Track: Oral 8A

Fri 10 May 6:45 - 7:00 PDT

Self-Alignment with Instruction Backtranslation

Xian Li · Ping Yu · Chunting Zhou · Timo Schick · Omer Levy · Luke Zettlemoyer · Jason E Weston · Mike Lewis

We present a scalable method to build a high quality instruction following language model by automatically labelling human-written text with corresponding instructions. Our approach, named instruction backtranslation, starts with a language model finetuned on a small amount of seed data, and a given web corpus. The seed model is used to construct training examples by generating instruction prompts for web documents (self-augmentation), and then selecting high quality examples from among these candidates (self-curation). This data is then used to finetune a stronger model. Finetuning LLaMa on two iterations of our approach yields a model that outperforms all other LLaMa-based models on the Alpaca leaderboard not relying on distillation data, demonstrating highly effective self-alignment.

Fri 10 May 7:00 - 7:15 PDT

Mixed-Type Tabular Data Synthesis with Score-based Diffusion in Latent Space

Hengrui Zhang · Jiani Zhang · Zhengyuan Shen · Balasubramaniam Srinivasan · Xiao Qin · Christos Faloutsos · Huzefa Rangwala · George Karypis

Recent advances in tabular data generation have greatly enhanced synthetic data quality. However, extending diffusion models to tabular data is challenging due to the intricately varied distributions and a blend of data types of tabular data. This paper introduces TABSYN, a methodology that synthesizes tabular data by leveraging a diffusion model within a variational autoencoder (VAE) crafted latent space.The key advantages of the proposed TabSyn include (1) Generality: the ability to handle a broad spectrum of data types by converting them into a single unified space and explicitly capture inter-column relations, (2) Quality: optimizing the distribution of latent embeddings to enhance the subsequent training of diffusion models, which helps generate high-quality synthetic data, (3) Speed: much fewer number of reverse steps and faster synthesis speed than existing diffusion-based methods. Extensive experiments on six datasets with five metrics demonstrate that TabSyn outperforms existing methods. Specifically, it reduces the error rates by 86% and 67% for column-wise distribution and pair-wise column correlation estimations compared with the most competitive baselines, its superiority in accuratelylearning the data distributions of tabular data.
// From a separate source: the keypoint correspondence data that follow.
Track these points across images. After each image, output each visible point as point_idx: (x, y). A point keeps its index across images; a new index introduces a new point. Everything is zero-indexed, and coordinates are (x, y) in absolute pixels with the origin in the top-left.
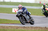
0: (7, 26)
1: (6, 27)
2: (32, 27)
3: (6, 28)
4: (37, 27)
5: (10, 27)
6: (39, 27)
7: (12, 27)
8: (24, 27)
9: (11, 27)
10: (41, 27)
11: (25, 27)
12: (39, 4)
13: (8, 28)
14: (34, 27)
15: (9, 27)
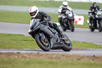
1: (55, 56)
3: (56, 58)
9: (67, 57)
13: (59, 58)
15: (63, 57)
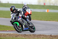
0: (5, 34)
2: (34, 34)
3: (3, 36)
4: (41, 35)
5: (8, 35)
6: (43, 35)
7: (10, 35)
8: (25, 35)
10: (45, 35)
11: (27, 35)
12: (43, 6)
13: (5, 36)
14: (37, 34)
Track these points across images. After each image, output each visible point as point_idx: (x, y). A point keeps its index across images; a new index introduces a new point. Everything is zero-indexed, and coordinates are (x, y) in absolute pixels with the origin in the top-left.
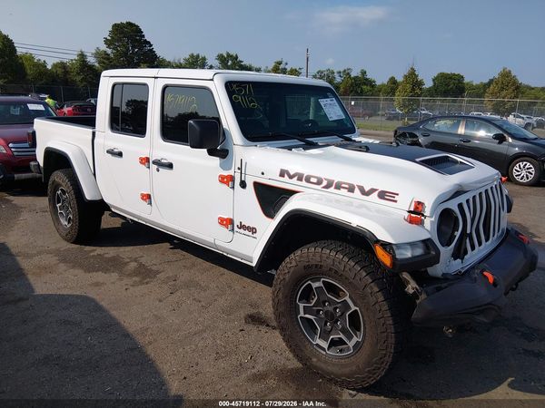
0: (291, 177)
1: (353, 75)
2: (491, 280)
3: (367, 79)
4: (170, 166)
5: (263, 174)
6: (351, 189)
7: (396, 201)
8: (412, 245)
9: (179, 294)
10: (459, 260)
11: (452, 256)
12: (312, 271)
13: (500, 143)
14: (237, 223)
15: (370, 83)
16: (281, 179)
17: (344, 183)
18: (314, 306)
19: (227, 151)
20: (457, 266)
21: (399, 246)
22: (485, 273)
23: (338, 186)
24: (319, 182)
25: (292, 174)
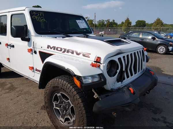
0: (51, 48)
1: (110, 21)
2: (132, 91)
3: (115, 23)
4: (13, 46)
5: (42, 48)
6: (73, 53)
7: (89, 57)
8: (93, 77)
9: (20, 97)
10: (120, 83)
11: (117, 81)
12: (55, 89)
13: (153, 40)
14: (35, 69)
15: (116, 24)
16: (48, 49)
17: (71, 50)
18: (58, 104)
19: (30, 38)
20: (119, 85)
21: (85, 77)
22: (130, 89)
23: (68, 52)
24: (61, 50)
25: (51, 47)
Fri 10 May 7:15 - 7:30 PDT

Detecting, Explaining, and Mitigating Memorization in Diffusion Models

Yuxin Wen · Yuchen Liu · Chen Chen · Lingjuan Lyu

Recent breakthroughs in diffusion models have exhibited exceptional image-generation capabilities. However, studies show that some outputs are merely replications of training data. Such replications present potential legal challenges for model owners, especially when the generated content contains proprietary information. In this work, we introduce a straightforward yet effective method for detecting memorized prompts by inspecting the magnitude of text-conditional predictions. Our proposed method seamlessly integrates without disrupting sampling algorithms, and delivers high accuracy even at the first generation step, with a single generation per prompt. Building on our detection strategy, we unveil an explainable approach that shows the contribution of individual words or tokens to memorization. This offers an interactive medium for users to adjust their prompts. Moreover, we propose two strategies i.e., to mitigate memorization by leveraging the magnitude of text-conditional predictions, either through minimization during inference or filtering during training. These proposed strategies effectively counteract memorization while maintaining high-generation quality.